PROBLEM DESCRIPTION — Please copy out each line of the entries in which "start" appears.

MATERIAL SUPPLIED —
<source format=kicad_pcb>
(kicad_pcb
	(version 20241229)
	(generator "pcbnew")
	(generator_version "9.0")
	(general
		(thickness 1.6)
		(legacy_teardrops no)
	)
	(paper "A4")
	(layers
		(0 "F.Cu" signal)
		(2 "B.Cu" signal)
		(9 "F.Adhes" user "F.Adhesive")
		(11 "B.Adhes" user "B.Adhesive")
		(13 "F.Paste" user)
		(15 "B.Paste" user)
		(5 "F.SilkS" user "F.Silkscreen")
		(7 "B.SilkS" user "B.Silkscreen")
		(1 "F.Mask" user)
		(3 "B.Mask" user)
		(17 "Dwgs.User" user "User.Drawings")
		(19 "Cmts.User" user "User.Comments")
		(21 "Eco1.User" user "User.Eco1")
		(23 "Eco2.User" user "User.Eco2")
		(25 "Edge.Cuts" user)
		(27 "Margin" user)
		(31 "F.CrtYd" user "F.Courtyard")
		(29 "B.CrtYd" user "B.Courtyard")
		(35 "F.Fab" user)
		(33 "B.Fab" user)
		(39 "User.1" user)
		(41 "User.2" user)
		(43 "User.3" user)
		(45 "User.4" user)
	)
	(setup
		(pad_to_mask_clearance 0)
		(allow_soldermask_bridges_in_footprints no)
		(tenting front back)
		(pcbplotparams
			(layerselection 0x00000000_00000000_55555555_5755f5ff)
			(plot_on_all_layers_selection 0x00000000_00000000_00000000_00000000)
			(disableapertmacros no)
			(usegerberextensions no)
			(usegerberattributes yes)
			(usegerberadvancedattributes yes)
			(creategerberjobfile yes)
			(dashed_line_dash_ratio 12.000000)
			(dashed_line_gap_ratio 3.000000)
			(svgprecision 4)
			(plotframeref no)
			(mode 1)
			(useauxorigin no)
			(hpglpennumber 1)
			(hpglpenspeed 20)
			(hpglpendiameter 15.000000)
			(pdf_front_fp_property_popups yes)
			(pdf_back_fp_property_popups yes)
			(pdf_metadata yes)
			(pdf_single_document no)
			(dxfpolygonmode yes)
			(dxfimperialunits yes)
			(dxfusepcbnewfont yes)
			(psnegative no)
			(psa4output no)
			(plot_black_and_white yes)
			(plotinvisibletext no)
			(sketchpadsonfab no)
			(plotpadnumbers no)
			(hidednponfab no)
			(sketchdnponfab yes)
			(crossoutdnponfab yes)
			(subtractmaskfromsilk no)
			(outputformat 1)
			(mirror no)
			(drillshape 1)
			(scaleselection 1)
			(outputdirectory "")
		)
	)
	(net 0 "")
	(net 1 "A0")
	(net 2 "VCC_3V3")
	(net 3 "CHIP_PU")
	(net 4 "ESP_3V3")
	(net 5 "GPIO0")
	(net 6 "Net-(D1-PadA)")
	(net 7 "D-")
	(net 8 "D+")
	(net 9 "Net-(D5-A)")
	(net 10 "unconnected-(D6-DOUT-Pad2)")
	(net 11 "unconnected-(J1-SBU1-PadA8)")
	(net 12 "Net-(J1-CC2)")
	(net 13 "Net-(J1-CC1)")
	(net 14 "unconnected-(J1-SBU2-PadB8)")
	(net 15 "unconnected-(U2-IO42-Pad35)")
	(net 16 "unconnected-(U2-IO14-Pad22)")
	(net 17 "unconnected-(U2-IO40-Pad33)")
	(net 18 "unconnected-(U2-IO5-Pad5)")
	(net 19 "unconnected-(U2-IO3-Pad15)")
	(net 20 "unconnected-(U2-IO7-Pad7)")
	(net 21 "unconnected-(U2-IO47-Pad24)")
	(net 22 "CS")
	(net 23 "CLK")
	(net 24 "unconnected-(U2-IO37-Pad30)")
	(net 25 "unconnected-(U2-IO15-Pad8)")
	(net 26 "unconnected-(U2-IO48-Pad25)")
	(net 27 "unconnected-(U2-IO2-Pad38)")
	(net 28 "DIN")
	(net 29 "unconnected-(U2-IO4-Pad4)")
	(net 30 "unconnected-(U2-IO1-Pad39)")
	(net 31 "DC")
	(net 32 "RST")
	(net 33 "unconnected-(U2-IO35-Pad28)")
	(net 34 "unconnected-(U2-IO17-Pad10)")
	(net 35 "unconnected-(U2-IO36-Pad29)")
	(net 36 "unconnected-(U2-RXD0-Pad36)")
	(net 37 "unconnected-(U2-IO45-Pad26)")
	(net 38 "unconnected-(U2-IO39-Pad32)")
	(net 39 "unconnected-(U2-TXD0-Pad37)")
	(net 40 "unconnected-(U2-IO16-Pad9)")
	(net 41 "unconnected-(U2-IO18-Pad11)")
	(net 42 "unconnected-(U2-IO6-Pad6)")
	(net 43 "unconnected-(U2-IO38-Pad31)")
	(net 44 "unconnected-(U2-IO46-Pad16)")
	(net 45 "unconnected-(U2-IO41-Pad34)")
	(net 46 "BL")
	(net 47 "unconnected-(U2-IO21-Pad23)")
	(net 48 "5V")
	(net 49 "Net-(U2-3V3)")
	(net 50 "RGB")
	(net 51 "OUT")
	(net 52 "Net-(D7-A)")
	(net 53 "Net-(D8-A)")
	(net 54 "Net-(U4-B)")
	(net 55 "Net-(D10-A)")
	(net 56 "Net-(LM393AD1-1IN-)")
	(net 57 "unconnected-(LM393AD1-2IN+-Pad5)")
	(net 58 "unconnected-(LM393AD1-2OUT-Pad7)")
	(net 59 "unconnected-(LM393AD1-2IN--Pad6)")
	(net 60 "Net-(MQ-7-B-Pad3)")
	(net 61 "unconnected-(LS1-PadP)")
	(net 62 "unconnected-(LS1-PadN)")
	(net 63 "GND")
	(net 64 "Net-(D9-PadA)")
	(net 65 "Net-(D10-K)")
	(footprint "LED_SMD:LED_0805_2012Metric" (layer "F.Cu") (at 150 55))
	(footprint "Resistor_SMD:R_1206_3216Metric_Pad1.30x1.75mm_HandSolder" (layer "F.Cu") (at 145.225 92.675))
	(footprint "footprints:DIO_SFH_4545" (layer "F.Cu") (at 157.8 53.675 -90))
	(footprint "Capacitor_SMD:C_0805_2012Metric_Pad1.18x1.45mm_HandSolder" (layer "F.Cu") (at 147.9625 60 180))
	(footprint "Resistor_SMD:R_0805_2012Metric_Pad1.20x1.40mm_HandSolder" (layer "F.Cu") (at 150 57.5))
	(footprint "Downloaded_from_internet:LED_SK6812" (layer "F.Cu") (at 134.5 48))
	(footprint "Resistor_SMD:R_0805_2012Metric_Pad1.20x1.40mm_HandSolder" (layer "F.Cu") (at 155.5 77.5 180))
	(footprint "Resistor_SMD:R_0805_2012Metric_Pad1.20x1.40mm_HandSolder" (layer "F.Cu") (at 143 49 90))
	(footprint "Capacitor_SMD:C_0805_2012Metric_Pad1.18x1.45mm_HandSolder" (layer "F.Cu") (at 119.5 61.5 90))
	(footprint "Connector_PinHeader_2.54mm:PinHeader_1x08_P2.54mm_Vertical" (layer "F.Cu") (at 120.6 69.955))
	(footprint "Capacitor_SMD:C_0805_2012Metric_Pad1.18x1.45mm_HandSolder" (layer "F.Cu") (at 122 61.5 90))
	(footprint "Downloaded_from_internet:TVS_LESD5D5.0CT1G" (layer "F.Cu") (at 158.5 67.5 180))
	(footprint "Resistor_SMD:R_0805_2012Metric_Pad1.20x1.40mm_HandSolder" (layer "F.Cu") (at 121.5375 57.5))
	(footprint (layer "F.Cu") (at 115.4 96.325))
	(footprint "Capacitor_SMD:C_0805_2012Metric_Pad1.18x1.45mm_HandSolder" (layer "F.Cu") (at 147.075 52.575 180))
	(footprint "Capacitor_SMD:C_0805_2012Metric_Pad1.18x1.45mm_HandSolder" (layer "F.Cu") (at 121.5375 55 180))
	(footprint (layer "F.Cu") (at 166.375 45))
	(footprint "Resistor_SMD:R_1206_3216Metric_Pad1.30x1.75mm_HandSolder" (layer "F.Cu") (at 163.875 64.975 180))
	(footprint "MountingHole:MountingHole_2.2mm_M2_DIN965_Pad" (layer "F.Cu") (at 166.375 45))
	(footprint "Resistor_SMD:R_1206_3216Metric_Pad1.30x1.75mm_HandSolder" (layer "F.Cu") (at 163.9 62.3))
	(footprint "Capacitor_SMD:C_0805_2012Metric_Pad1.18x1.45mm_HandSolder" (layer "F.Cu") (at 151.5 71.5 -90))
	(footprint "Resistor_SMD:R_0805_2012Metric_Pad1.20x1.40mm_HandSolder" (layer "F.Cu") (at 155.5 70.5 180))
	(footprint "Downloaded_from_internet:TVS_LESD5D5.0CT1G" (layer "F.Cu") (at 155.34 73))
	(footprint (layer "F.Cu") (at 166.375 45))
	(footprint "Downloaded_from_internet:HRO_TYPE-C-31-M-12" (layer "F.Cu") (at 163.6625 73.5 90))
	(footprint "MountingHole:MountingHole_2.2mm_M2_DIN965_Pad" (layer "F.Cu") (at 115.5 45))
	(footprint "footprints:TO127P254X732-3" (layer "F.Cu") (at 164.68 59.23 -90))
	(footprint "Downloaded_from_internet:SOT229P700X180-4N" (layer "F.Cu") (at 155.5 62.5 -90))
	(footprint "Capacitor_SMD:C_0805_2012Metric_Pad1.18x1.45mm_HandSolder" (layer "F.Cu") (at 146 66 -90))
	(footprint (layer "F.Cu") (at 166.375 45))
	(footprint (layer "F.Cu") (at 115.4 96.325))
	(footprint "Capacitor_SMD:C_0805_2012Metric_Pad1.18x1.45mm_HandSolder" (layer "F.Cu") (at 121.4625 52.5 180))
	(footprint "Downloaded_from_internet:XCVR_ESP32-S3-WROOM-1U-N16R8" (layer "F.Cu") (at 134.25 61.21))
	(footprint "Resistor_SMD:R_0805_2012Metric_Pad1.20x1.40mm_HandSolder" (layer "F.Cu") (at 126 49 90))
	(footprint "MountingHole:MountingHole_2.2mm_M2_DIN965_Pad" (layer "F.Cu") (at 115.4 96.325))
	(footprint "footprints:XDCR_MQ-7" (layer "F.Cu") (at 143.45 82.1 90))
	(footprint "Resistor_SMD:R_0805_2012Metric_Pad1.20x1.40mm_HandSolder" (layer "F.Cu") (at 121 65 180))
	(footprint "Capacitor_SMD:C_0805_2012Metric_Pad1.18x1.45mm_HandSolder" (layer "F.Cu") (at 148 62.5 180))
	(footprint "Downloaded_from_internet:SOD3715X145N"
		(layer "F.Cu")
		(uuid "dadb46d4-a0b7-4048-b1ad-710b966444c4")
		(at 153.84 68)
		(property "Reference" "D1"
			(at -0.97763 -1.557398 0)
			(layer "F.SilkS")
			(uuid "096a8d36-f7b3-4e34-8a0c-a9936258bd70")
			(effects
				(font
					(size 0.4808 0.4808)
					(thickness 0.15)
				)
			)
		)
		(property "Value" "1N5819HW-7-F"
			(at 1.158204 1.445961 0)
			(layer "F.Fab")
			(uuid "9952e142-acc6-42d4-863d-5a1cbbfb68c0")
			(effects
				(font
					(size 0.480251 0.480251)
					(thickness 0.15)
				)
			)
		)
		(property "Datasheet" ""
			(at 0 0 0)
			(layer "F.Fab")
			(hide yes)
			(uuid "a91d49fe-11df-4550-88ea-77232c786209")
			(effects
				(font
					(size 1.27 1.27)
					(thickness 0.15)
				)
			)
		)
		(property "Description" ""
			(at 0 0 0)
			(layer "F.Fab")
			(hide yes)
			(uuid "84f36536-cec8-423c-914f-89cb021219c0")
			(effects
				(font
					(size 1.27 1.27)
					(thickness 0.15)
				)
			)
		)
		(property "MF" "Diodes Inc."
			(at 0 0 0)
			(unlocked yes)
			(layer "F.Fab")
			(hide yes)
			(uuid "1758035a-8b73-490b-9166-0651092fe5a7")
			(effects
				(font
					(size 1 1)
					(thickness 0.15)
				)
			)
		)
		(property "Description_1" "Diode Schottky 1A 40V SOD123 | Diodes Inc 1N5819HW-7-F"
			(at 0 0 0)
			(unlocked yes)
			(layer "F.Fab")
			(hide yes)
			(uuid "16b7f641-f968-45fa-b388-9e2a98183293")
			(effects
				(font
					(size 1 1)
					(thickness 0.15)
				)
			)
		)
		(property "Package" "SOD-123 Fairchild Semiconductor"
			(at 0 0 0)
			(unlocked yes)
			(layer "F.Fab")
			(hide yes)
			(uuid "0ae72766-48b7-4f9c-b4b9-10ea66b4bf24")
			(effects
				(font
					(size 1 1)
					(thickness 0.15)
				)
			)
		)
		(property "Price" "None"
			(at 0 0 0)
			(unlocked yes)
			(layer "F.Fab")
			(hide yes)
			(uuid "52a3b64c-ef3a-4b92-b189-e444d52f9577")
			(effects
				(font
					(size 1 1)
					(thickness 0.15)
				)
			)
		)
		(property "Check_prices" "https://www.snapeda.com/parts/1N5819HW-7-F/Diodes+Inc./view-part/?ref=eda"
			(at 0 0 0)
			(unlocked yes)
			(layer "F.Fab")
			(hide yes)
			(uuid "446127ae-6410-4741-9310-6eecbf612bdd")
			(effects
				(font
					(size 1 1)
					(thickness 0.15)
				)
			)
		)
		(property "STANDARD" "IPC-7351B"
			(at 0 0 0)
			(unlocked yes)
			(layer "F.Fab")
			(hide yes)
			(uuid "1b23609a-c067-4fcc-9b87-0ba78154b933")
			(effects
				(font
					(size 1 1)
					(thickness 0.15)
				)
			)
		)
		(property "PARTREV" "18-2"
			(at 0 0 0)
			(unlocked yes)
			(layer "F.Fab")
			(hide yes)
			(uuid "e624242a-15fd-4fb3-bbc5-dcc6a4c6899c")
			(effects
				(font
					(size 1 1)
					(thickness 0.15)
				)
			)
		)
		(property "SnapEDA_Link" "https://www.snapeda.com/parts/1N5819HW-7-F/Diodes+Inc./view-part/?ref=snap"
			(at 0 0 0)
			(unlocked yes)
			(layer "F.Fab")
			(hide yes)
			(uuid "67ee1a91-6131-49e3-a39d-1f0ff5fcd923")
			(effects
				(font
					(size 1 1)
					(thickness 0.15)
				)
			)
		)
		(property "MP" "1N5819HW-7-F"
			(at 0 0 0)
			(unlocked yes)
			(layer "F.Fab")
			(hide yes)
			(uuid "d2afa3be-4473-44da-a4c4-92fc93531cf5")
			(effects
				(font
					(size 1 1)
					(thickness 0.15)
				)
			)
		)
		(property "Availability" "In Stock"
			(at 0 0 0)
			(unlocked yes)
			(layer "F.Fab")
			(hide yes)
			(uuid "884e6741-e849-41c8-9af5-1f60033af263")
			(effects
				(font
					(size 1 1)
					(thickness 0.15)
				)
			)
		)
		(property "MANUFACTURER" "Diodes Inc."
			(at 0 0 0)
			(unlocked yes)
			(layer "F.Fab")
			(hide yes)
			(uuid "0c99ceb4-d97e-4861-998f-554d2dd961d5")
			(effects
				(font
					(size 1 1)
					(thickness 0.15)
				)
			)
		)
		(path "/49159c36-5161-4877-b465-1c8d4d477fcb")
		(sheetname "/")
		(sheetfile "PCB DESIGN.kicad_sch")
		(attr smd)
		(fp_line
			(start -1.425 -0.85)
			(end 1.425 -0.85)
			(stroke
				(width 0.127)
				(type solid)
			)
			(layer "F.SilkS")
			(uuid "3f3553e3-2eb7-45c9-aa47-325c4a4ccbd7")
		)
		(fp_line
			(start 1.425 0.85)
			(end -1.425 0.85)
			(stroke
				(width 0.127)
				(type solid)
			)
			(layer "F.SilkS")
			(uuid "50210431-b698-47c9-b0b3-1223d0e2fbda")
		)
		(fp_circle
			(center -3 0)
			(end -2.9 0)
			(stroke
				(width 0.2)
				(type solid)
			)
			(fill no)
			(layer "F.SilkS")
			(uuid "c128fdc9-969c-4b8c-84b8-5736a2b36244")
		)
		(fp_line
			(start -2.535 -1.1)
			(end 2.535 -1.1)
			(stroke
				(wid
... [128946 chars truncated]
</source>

EXERCISE RESPONSE —
			(start -1.425 -0.85)
			(start 1.425 0.85)
			(start -2.535 -1.1)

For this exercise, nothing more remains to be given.